Abidjan, 23 jan 2026 (AIP) – La Vice-Secrétaire générale des Nations Unies, Amina Mohammed, a mis en garde contre une « nostalgie dangereuse » qui menace aujourd’hui le multilatéralisme, appelant les États à protéger et défendre la Charte des Nations Unies, dans un discours prononcé le jeudi 22 janvier 2026 devant le Parlement danois.
Qualifiant la Charte de l’ONU de « boussole morale », Mme Mohammed a exhorté les pays à renouveler leur engagement en faveur d’un ordre international fondé sur des règles, reposant sur la solidarité, le droit international et la dignité humaine, avertissant que tout affaiblissement de ce socle pourrait avoir de lourdes conséquences.
Elle a souligné la nécessité d’investir dans la paix, citant notamment les résolutions du Conseil de sécurité et de l’Assemblée générale en faveur de la souveraineté et de l’intégrité territoriale de l’Ukraine, ainsi que celles soutenant la solution à deux États entre Israéliens et Palestiniens.
Évoquant une interprétation variable de l’État de droit selon les intérêts des grandes puissances, Mme Mohammed a rappelé les propos du Secrétaire général de l’ONU, António Guterres, selon lesquels la Charte « n’est pas un menu à la carte » et engage tous les États sans exception. Selon elle, ce sont désormais les petits pays qui défendent le plus fermement la Charte, conscients que « si les règles ne protègent pas les plus vulnérables, elles ne protègent personne ».
« Soit vous défendez un ordre fondé sur des règles, soit vous en payez le prix.
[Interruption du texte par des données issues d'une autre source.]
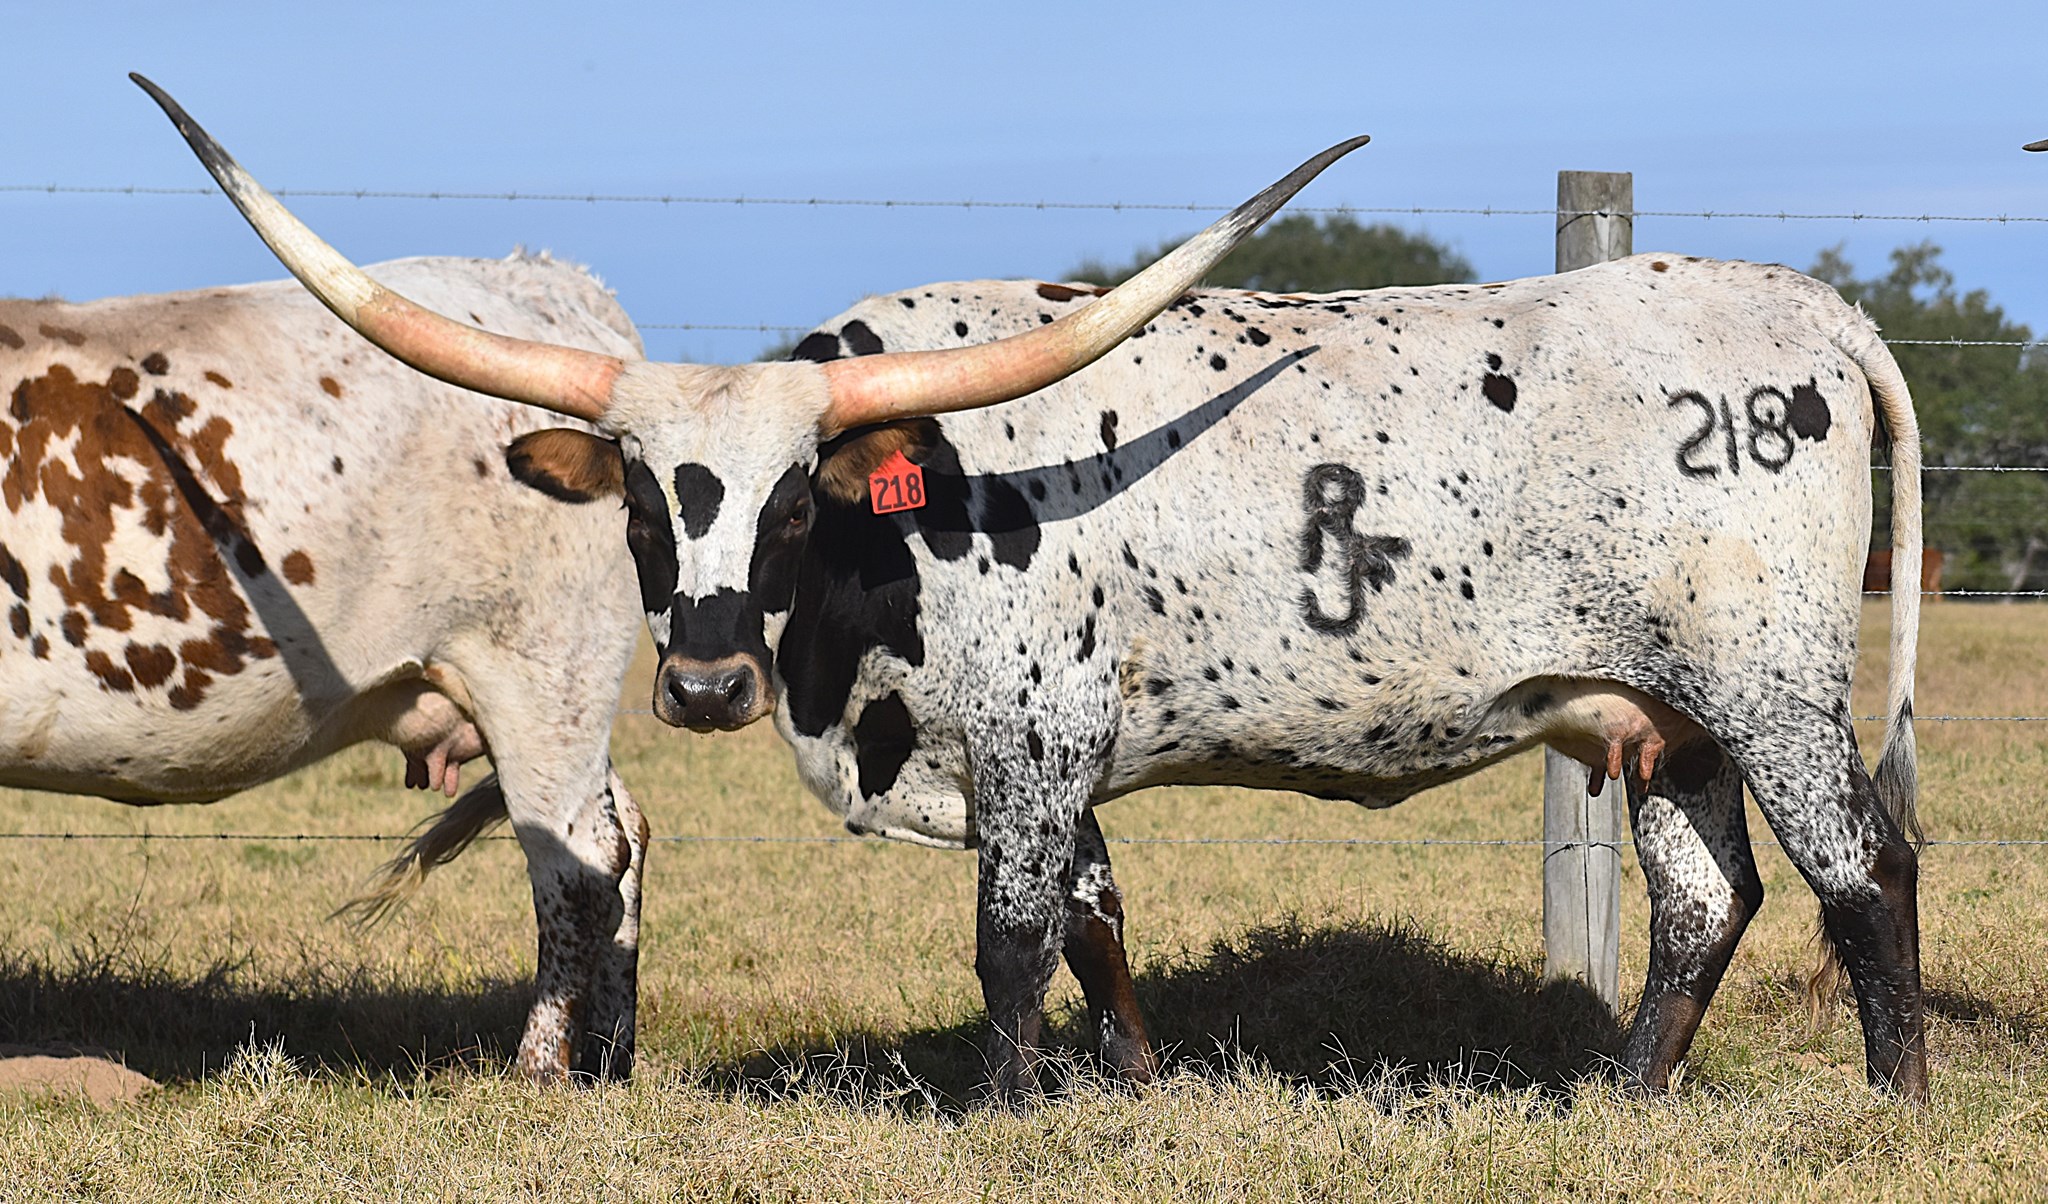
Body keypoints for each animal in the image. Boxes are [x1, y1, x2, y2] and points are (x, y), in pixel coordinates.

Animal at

Hier, le prix a été le Venezuela, demain ce pourrait être le Groenland », a-t-elle averti.
Abordant la question du développement durable, la numéro deux de l’ONU a alerté sur les effets des tensions géopolitiques et des guerres commerciales, qui compromettent les progrès réalisés dans la lutte contre la pauvreté, la réduction de la mortalité infantile et maternelle, ainsi que l’accès des filles à l’éducation. Elle a également déploré un recul mondial des droits des femmes et des filles.
Mme Mohammed a relevé le déséquilibre entre les dépenses militaires mondiales, qui ont atteint un niveau record de 2 700 milliards de dollars, et le déficit annuel estimé à 4 200 milliards de dollars pour financer les besoins fondamentaux du développement.
Critiquant la concentration croissante des richesses, elle a indiqué que la richesse des milliardaires a augmenté de 2 000 milliards de dollars l’an dernier, tandis que la moitié la plus pauvre de l’humanité ne détient que 2 % de la richesse mondiale.
Enfin, la Vice-Secrétaire générale a plaidé pour une réforme en profondeur de l’ONU, afin de préserver le multilatéralisme. Elle a cité l’initiative ONU80, destinée à rendre l’organisation plus efficace face à la baisse des ressources et à l’augmentation des besoins sur le terrain, appelant les États, dont le Danemark, à s’engager en faveur d’une ONU réformée, capable de tenir les promesses de la Charte et de répondre aux réalités actuelles.